Parts of the exercise
1. Quote every sentence in the article on user feedback and monitoring that ends with a question mark.
2. Continue the article on user feedback and monitoring from its last paragraph.

Reading text
○ ○ ○ ○ ○ ○ ○

Briselli went on to explain that viewing this as a challenge is a bit of a red herring. “Figuring out the most successful way to procure, interpret, and act on this feedback is less a function of logistics around how, and far more critically a function of internal alignment around why,” said Briselli. 

She believes that companies with the most success around this are the ones in which there is stakeholder buy-in to the idea. “Solving for the logistics of data collection and response, and translation for user requirements and development, all fall more naturally out of the process when leadership has bought in and invested in the outcome. From there, finding the methods that fit existing workflows and building the skill sets necessary for its execution resolve more easily,” she said. 

Mehdi Daoudi, co-founder and CEO of Catchpoint, agrees that a big challenge is the vast amount of data, but he sees this as an opportunity more than a challenge. “I think the fact that we have these different data sources make the data even more accurate because it allows us to not only connect the dots but validate that the dots are even correct,” said Daoudi. “So I think the biggest challenge is the amount of data, but I think there is an opportunity there just because of its richness as well.”

User Sentiment Analysis
The process of gathering user feedback should be tied closely to APM. According to Catchpoint, a lot of APM and network monitoring tools often forget about the “last mile of a digital transaction” — the user.

“Why do you buy expensive monitoring tools if it’s not to catch problems before users are impacted? That’s the whole point,” Mehdi Daoudi, co-founder and CEO of Catchpoint

User sentiment analysis is another element of user monitoring. User sentiment analysis uses machine learning to sort through all of the feedback that is coming in and interprets how a user might be feeling. “Because we are in an outcome economy, in an experience economy, adding the voice of the users on top of your monitoring data is critical,” said Daoudi.

As part of this user sentiment analysis, Catchpoint has a free website called WebSee.com, which collects and analyzes user sentiment data. The goal of WebSee is to enable organizations to better respond to service outages. End users can self-report issues they have on various sites, and that data is aggregated and verified by Catchpoint. 

According to Daoudi, user sentiment is a big part of observability. “People talk about observability but what are we observing? Machines? Are we observing users? It’s actually a combination of both these things and we are all trying to make the internet better for our customers and our employees and so observability needs to take into account multiple things including user sentiment.”

○ ○ ○ ○ ○ ○ ○

Extracted material
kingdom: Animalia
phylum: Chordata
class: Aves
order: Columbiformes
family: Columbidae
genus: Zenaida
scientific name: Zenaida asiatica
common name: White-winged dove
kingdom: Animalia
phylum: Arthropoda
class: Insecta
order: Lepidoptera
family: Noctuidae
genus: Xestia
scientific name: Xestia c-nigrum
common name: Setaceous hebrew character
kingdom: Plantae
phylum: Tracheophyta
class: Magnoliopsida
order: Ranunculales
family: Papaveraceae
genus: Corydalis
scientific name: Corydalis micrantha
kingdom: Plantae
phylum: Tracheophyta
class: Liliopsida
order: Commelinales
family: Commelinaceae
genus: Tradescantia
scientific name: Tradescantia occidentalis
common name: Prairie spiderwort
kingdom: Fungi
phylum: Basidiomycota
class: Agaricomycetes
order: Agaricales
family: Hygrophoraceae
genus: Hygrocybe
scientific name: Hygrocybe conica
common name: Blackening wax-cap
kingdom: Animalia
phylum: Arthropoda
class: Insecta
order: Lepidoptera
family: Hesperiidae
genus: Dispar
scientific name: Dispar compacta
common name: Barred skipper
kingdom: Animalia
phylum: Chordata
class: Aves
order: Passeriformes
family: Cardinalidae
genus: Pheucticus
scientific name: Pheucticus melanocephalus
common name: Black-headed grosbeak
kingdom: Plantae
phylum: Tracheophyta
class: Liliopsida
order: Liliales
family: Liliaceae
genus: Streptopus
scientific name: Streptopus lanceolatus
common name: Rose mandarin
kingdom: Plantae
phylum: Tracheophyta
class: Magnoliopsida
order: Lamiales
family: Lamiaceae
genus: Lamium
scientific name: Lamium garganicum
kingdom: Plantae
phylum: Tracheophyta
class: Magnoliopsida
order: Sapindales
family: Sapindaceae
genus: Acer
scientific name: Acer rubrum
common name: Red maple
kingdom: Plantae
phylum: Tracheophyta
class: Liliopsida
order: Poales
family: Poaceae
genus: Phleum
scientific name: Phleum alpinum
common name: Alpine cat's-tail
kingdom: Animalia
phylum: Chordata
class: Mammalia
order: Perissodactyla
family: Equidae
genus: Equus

○ ○ ○ ○ ○ ○ ○

Final results
1.
- Why do you buy expensive monitoring tools if it’s not to catch problems before users are impacted?
- People talk about observability but what are we observing?
- Machines?
- Are we observing users?

2.
6 best practices for integrating design 
According to a recent study from Limina, only 14% of organizations consider themselves to be Design-Integrated companies. Design-Integrated organizations, according to Limina, are those that are “embedding a human-centered design culture into their organizations to gain both exceptional customer experiences as well as business and financial goals.”

“When the entire organization is focused on the needs of the user and the value their product delivers, better products are created and brought to market,” said Jon Fukuda, co-founder, and principal of Limina. “Strong alignment among cross-functional teams creates higher efficiency, working together toward the common goal of creating higher quality user-centered products, which leads to cost savings and increased revenue.”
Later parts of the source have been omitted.